Page last updated at 23:17 GMT, Wednesday, 16 April 2008 00:17 UK

Action urged on child abuse sites

Cables being unplugged, Eyewire
The IWF wants action to get sites shut down much more quickly.

A concerted international effort could see the end of websites that profit by selling images of child sex abuse, a leading action group has said.

The UK's Internet Watch Foundation conducted research to identify how many sites trade such images and concluded there are 2,755 such sites worldwide.

Of these, 80% are judged to be fully commercial operations.

The IWF said this "manageable" number could be eliminated if net firms, governments and police worked together.

Closing sites

The IWF, which identifies and shuts down UK hosts of child abuse images, said it carried out the research to quantify the scale of the problem.

Before now, said a spokeswoman for the IWF, uninformed speculation about sites that trade and traffic in images of child sexual abuse caused many to think the problem was impossible to tackle.

"We think 2,755 is a manageable number," said the spokeswoman. "We are now asking for a worldwide effort to go in and really combat this issue."

IWF PROPOSALS
Create an international partnership to investigate, disrupt and remove child sex abuse sites
Share hotline information to ensure the longevity of sites is diminished
International adoption of an initiative to block access to child abuse websites
Domain registries to work to de-register domains associated with abuse

The figure of 2,755 had been static for the last three years, said the spokeswoman, though these sites typically moved country and host regularly to stay one step ahead of attempts to shut them down.

She added that the work of the IWF - alongside net firms, law enforcement agencies and government - has meant that fewer than 1% of child abuse sites are hosted in Britain.

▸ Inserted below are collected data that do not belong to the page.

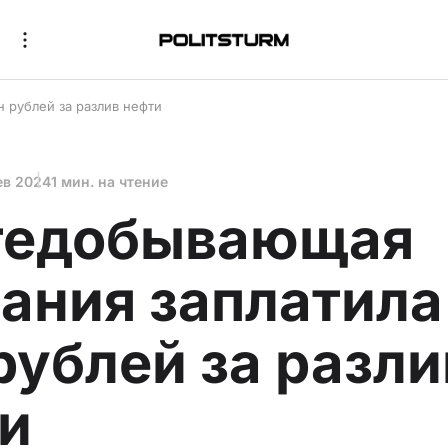
 рублей за разлив нефти
ев 2024
1 мин. на чтение
тедобывающая
ания заплатила
рублей за разли
и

The IWF also shared its list of sites hosting image of child sex abuse with net firms so Britons do not stumble over the sites inadvertently and can block efforts to reach them.

Similar work internationally could see the closing of most of these publicly available sites, said the spokeswoman.

"It would make it much harder for criminals to make money from the crime and thereby combat the problem," she said.

This would take co-ordination by a transnational body because the sites hopped to hosting firms in different countries so often.

Nobody has yet come forward to take on the problem, said the spokeswoman.

The research into child abuse sites was contained in the IWF's annual report in which it revealed its evidence helped convict seven paedophiles and that it had contributed information for a further 13 investigations.